§ DIRECTIONS
Could you return, word for word, the lines in the entries below that start with the line containing "5 août 2026 à 15h06" and go on through the line containing "la Plenitude Arena et retour...", with both of those lines included?

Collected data
━━━━━━
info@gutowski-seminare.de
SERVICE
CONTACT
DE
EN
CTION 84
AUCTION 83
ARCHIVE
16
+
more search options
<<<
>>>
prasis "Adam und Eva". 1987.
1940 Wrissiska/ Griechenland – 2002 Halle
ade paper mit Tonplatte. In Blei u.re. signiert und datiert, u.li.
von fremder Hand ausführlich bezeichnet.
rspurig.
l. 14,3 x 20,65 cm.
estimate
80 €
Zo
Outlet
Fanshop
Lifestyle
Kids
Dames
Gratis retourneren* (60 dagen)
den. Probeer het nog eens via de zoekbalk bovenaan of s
━━━━━━
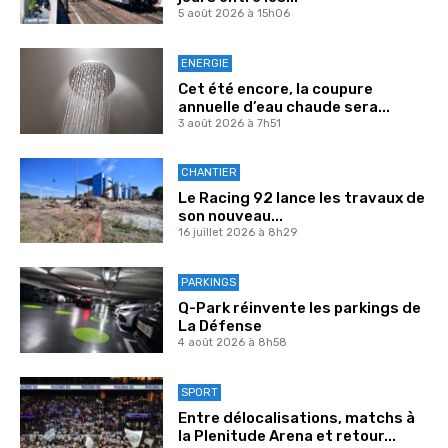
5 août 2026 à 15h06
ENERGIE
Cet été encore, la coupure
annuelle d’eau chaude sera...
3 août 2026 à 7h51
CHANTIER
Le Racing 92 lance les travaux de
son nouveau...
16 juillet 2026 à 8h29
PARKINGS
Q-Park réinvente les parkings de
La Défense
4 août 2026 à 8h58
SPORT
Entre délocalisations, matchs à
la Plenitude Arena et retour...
━━━━━━
§ EXERCISE OUTPUT
5 août 2026 à 15h06
ENERGIE
Cet été encore, la coupure
annuelle d’eau chaude sera...
3 août 2026 à 7h51
CHANTIER
Le Racing 92 lance les travaux de
son nouveau...
16 juillet 2026 à 8h29
PARKINGS
Q-Park réinvente les parkings de
La Défense
4 août 2026 à 8h58
SPORT
Entre délocalisations, matchs à
la Plenitude Arena et retour...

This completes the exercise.